"Software projects should only be estimated in days, weeks, months or years.
Not a specific number of weeks, mind you. Just saying "It'll take weeks" or "It's months worth of work" is as good as it gets."
-- Johan Oskarsson
"Software projects should only be estimated in days, weeks, months or years.
Not a specific number of weeks, mind you. Just saying "It'll take weeks" or "It's months worth of work" is as good as it gets."
-- Johan Oskarsson
You can't deny there's some truth to this.
It's a bit like asking an engineer how long it'll take to build this bridge, when you first have to invent the tools to build a bridge. And the nuts, bolts, screws and washers.

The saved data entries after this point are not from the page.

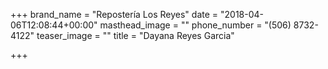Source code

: +++
brand_name = "Repostería Los Reyes"
date = "2018-04-06T12:08:44+00:00"
masthead_image = ""
phone_number = "(506) 8732-4122"
teaser_image = ""
title = "Dayana Reyes Garcia"

+++
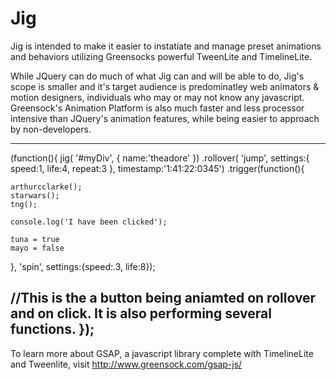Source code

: Jig
===

Jig is intended to make it easier to instatiate and manage preset animations and behaviors utilizing Greensocks powerful TweenLite and TimelineLite.

While JQuery can do much of what Jig can and will be able to do, Jig's scope is smaller and it's target audience is predominatley web animators & motion designers, individuals who may or may not know any javascript. Greensock's Animation Platform is also much faster and less processor intensive than JQuery's animation features, while being easier to approach by non-developers.

--------------
(function(){
jig( '#myDiv', { name:'theadore' })
  .rollover( 'jump', settings:{ speed:1, life:4, repeat:3 }, timestamp:'1:41:22:0345')
  .trigger(function(){
  
    arthurcclarke();
    starwars();
    tng();
    
    console.log('I have been clicked');
    
    tuna = true
    mayo = false
    
  }, 'spin', settings:{speed:.3, life:8});

//This is the a button being aniamted on rollover and on click. It is also performing several functions.
});
--------------

To learn more about GSAP, a javascript library complete with TimelineLite and Tweenlite, visit http://www.greensock.com/gsap-js/
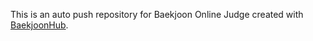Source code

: 
This is an auto push repository for Baekjoon Online Judge created with [BaekjoonHub](https://github.com/BaekjoonHub/BaekjoonHub).

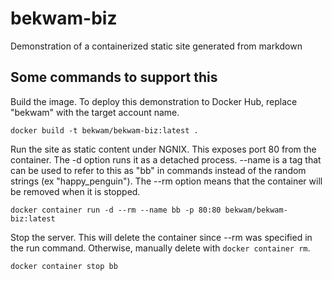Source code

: # bekwam-biz
Demonstration of a containerized static site generated from markdown

## Some commands to support this

Build the image.  To deploy this demonstration to Docker Hub, replace "bekwam" with the target account name.

    docker build -t bekwam/bekwam-biz:latest .
    
Run the site as static content under NGNIX.  This exposes port 80 from the container.  The -d option runs it as a detached process.  --name is a tag that can be used to refer to this as "bb" in commands instead of the random strings (ex "happy_penguin").  The --rm option means that the container will be removed when it is stopped.

    docker container run -d --rm --name bb -p 80:80 bekwam/bekwam-biz:latest
    
Stop the server.  This will delete the container since --rm was specified in the run command.  Otherwise, manually delete with `docker container rm`.

    docker container stop bb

No analogy is perfect, but sticking with mine:
The software components are just brick and mortar. You need them to build a house, sure, but designing and building a house is more than just dumping a bunch of bricks on a plot of land.
@fribbledom
On the one hand, we mostly use off the shelf software and just glue it together.
On the other hand, none of the off the shelf parts do exactly the right job and you don't know what parts they don't do until you try to glue them together.
And business fixes contracts with partners without evaluating their technology first.
But, you know, that'll be 7.4 complexity analysis points which roughly translates into 13 half days of work, but you have to factor in various meetings...
@fribbledom estimation is a dark art. Communicating _why_ it’s a dark art to a client so that they have the right expectations, that is a second dark art.